*** Begin section ***
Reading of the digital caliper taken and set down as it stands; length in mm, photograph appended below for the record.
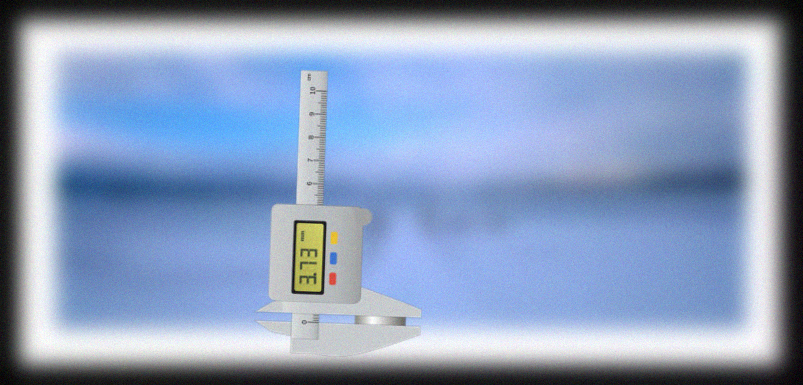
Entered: 3.73 mm
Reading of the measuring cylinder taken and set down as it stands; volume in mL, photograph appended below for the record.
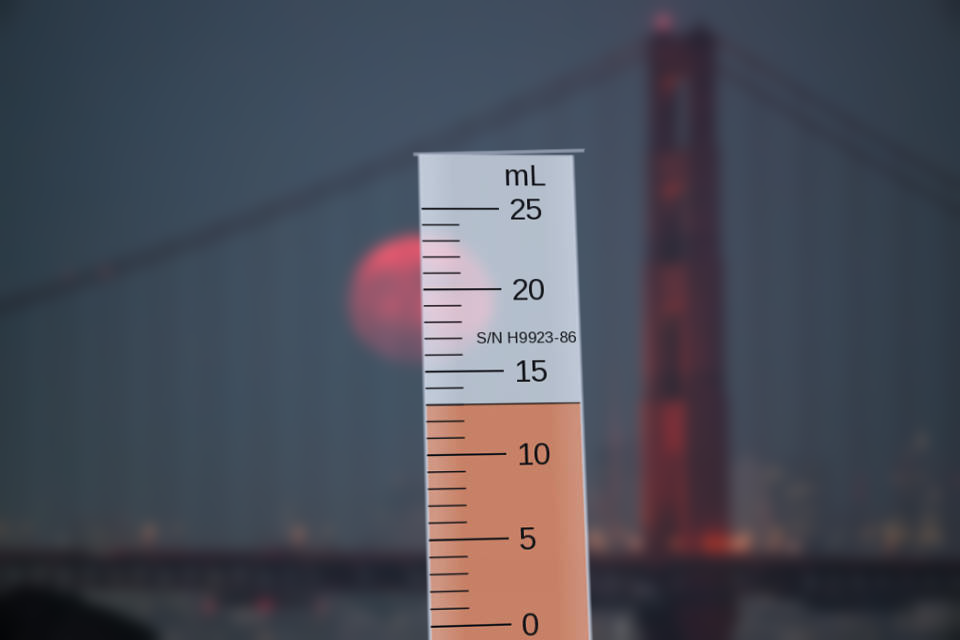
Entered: 13 mL
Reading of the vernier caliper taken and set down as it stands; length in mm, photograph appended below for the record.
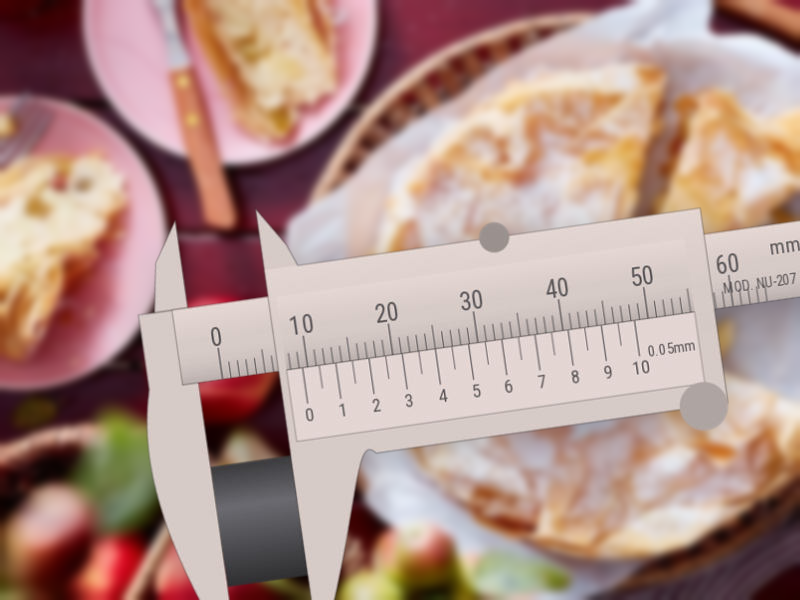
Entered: 9.4 mm
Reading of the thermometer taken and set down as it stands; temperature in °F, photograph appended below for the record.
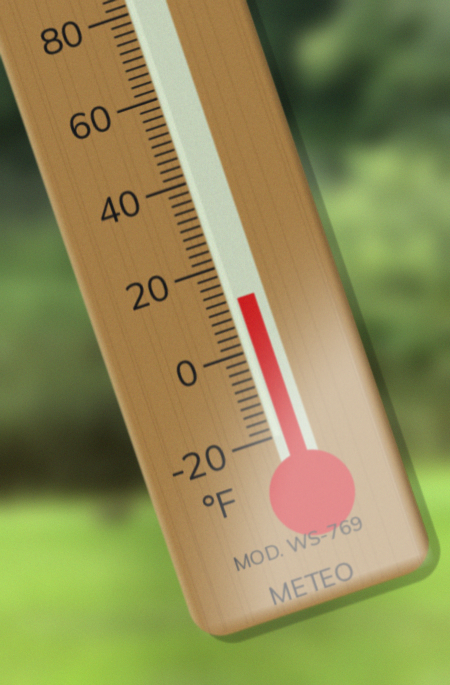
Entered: 12 °F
*** End section ***
TO DO.
Convert the records from the line containing "Reading of the vernier" through the end of the records, inclusive, into a two-column CSV with the columns text and answer. Make one row per record, put each field in quotation marks, replace any line breaks with spaces, and leave the pictures out.

FINISHED TASK.
text,answer
"Reading of the vernier caliper taken and set down as it stands; length in mm, photograph appended below for the record. Entered:","9.4 mm"
"Reading of the thermometer taken and set down as it stands; temperature in °F, photograph appended below for the record. Entered:","12 °F"